White House Press Secretary Stephanie Grisham did not deny Trump’s remark to the speaker, as she described Democrats’ group departure as a “storm out.”

“The president was measured, factual and decisive, while Speaker Pelosi’s decision to walk out was baffling, but not surprising,” Grisham said in an email. “She had no intention of listening or contributing to an important meeting on national security issues.”

Pelosi and the Democrats “chose to storm out” and “whine” in front of the cameras, she said, adding: “Everyone else in the meeting chose to stay in the room and work on behalf of this country.”

The meeting took place just minutes after the House voted overwhelmingly, 354-60, on a resolution to condemn his Syria troop withdrawal. Pelosi told reporters at the Capitol that before the meeting started she reported to Trump the strong bipartisan vote.

“He couldn’t handle it. He just couldn’t handle it. Two-to-one the Republicans voted to oppose what he’s doing in Syria,” Pelosi said. “He just couldn’t handle it, so he tried to engage in a meltdown.” 

Pelosi said she always prays for the president, his family and the country but she may now need to add to those prayers.

“I think now we have to pray for his health because this was a very serious meltdown,” she said.

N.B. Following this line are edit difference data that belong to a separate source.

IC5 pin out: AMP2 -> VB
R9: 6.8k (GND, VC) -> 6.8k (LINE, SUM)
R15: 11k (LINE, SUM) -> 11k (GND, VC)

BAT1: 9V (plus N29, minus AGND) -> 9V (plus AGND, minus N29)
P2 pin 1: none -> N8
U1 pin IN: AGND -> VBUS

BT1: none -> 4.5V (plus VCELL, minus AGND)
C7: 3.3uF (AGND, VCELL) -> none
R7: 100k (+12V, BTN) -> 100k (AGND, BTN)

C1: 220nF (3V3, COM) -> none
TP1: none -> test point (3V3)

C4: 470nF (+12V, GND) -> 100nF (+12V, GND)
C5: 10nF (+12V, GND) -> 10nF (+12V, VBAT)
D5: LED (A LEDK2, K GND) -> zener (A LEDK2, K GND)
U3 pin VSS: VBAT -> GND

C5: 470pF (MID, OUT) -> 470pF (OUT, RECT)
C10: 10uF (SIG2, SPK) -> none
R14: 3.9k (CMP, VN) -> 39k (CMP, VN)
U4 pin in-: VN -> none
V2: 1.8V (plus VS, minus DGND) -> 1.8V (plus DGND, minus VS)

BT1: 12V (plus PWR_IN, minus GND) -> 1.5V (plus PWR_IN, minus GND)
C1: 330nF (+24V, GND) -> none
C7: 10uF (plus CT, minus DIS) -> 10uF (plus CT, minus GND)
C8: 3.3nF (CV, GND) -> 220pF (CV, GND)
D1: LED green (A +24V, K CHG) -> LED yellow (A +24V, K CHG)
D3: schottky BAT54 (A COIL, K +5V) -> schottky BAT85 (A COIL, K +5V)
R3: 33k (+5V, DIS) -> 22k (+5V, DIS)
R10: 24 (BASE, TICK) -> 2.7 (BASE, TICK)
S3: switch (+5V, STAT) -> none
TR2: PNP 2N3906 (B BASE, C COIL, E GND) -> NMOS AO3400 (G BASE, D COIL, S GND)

Asked if she was suggesting Trump was mentally unwell, Pelosi said, “I’m not talking about mentally. I’m talking about handling the truth.”

Trump did not bring up impeachment at all, Pelosi said. Although the president has certainly been worked up over the Democrats consideration of impeachment, Pelosi said it was the vote to disapprove of his actions in Syria that rattled him Wednesday.

“I think it’s a very sad commentary on the president of the United States that he doesn’t have enough confidence in what he’s doing to listen to other points of view, especially the overwhelming vote of the House of Representatives and have some level of respect for that,” she said. “And again it shook him up, melted him down and he behaved accordingly.”

“Does that mean that we can’t have future meetings? No. It just depends on the subject, I guess,” Pelosi added. “Does it mean we can’t pass things working together? Yes, we can. We will, because it is a collateral benefit to him [and] will never be a deterrent for us to do what is right for the American people.”